■ Dataset records ■
__________________________________________________

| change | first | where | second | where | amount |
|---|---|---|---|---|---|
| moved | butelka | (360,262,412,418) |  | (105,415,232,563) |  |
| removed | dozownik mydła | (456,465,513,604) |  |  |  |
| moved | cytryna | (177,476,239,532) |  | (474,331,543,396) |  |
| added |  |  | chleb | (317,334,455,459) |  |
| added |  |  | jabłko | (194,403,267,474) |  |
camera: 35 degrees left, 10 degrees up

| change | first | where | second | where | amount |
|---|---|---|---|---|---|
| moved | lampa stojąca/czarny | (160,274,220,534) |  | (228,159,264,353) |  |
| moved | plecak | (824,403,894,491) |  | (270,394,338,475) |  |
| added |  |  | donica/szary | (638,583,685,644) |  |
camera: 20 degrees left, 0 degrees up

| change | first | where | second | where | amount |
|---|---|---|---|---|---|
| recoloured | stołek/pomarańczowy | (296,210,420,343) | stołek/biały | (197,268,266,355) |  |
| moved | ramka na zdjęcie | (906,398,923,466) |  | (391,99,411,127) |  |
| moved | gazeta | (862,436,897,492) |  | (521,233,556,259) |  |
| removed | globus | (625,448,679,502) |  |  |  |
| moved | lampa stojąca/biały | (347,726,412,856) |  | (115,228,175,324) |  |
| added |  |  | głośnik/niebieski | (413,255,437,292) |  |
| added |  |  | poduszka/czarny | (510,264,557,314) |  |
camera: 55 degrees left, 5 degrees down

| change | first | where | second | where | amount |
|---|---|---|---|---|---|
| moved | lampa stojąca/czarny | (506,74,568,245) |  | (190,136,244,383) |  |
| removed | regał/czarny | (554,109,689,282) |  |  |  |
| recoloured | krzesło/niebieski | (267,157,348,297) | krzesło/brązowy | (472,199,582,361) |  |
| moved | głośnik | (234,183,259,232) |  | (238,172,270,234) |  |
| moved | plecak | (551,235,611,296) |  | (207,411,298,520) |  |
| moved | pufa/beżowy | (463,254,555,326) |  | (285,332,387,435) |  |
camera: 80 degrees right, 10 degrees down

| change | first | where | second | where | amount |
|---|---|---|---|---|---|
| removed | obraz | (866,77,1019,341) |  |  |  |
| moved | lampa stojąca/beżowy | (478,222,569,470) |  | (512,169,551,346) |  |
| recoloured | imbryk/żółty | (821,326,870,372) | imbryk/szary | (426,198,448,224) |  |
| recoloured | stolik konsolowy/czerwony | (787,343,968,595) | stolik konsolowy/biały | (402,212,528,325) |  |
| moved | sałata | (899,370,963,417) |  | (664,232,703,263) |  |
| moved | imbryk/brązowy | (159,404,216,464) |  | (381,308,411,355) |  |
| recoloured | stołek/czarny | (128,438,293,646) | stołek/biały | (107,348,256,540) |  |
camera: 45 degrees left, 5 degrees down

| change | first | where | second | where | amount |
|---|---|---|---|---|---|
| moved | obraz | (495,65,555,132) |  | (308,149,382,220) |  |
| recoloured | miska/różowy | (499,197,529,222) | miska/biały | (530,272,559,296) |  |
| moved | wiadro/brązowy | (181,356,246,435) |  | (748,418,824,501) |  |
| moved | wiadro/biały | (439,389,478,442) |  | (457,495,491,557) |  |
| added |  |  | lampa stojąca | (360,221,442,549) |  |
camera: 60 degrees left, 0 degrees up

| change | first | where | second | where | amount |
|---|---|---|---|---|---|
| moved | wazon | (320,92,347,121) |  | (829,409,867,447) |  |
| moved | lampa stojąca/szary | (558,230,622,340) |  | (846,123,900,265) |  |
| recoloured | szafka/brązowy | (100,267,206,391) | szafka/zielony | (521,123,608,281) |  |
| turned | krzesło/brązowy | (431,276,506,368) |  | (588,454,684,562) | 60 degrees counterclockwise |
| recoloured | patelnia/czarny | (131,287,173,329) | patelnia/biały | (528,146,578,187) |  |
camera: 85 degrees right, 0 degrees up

__________________________________________________

Transcribe the records above in full, exactly as they stand.

| change | first | where | second | where | amount |
|---|---|---|---|---|---|
| moved | butelka | (360,262,412,418) |  | (105,415,232,563) |  |
| removed | dozownik mydła | (456,465,513,604) |  |  |  |
| moved | cytryna | (177,476,239,532) |  | (474,331,543,396) |  |
| added |  |  | chleb | (317,334,455,459) |  |
| added |  |  | jabłko | (194,403,267,474) |  |
camera: 35 degrees left, 10 degrees up

| change | first | where | second | where | amount |
|---|---|---|---|---|---|
| moved | lampa stojąca/czarny | (160,274,220,534) |  | (228,159,264,353) |  |
| moved | plecak | (824,403,894,491) |  | (270,394,338,475) |  |
| added |  |  | donica/szary | (638,583,685,644) |  |
camera: 20 degrees left, 0 degrees up

| change | first | where | second | where | amount |
|---|---|---|---|---|---|
| recoloured | stołek/pomarańczowy | (296,210,420,343) | stołek/biały | (197,268,266,355) |  |
| moved | ramka na zdjęcie | (906,398,923,466) |  | (391,99,411,127) |  |
| moved | gazeta | (862,436,897,492) |  | (521,233,556,259) |  |
| removed | globus | (625,448,679,502) |  |  |  |
| moved | lampa stojąca/biały | (347,726,412,856) |  | (115,228,175,324) |  |
| added |  |  | głośnik/niebieski | (413,255,437,292) |  |
| added |  |  | poduszka/czarny | (510,264,557,314) |  |
camera: 55 degrees left, 5 degrees down

| change | first | where | second | where | amount |
|---|---|---|---|---|---|
| moved | lampa stojąca/czarny | (506,74,568,245) |  | (190,136,244,383) |  |
| removed | regał/czarny | (554,109,689,282) |  |  |  |
| recoloured | krzesło/niebieski | (267,157,348,297) | krzesło/brązowy | (472,199,582,361) |  |
| moved | głośnik | (234,183,259,232) |  | (238,172,270,234) |  |
| moved | plecak | (551,235,611,296) |  | (207,411,298,520) |  |
| moved | pufa/beżowy | (463,254,555,326) |  | (285,332,387,435) |  |
camera: 80 degrees right, 10 degrees down

| change | first | where | second | where | amount |
|---|---|---|---|---|---|
| removed | obraz | (866,77,1019,341) |  |  |  |
| moved | lampa stojąca/beżowy | (478,222,569,470) |  | (512,169,551,346) |  |
| recoloured | imbryk/żółty | (821,326,870,372) | imbryk/szary | (426,198,448,224) |  |
| recoloured | stolik konsolowy/czerwony | (787,343,968,595) | stolik konsolowy/biały | (402,212,528,325) |  |
| moved | sałata | (899,370,963,417) |  | (664,232,703,263) |  |
| moved | imbryk/brązowy | (159,404,216,464) |  | (381,308,411,355) |  |
| recoloured | stołek/czarny | (128,438,293,646) | stołek/biały | (107,348,256,540) |  |
camera: 45 degrees left, 5 degrees down

| change | first | where | second | where | amount |
|---|---|---|---|---|---|
| moved | obraz | (495,65,555,132) |  | (308,149,382,220) |  |
| recoloured | miska/różowy | (499,197,529,222) | miska/biały | (530,272,559,296) |  |
| moved | wiadro/brązowy | (181,356,246,435) |  | (748,418,824,501) |  |
| moved | wiadro/biały | (439,389,478,442) |  | (457,495,491,557) |  |
| added |  |  | lampa stojąca | (360,221,442,549) |  |
camera: 60 degrees left, 0 degrees up

| change | first | where | second | where | amount |
|---|---|---|---|---|---|
| moved | wazon | (320,92,347,121) |  | (829,409,867,447) |  |
| moved | lampa stojąca/szary | (558,230,622,340) |  | (846,123,900,265) |  |
| recoloured | szafka/brązowy | (100,267,206,391) | szafka/zielony | (521,123,608,281) |  |
| turned | krzesło/brązowy | (431,276,506,368) |  | (588,454,684,562) | 60 degrees counterclockwise |
| recoloured | patelnia/czarny | (131,287,173,329) | patelnia/biały | (528,146,578,187) |  |
camera: 85 degrees right, 0 degrees up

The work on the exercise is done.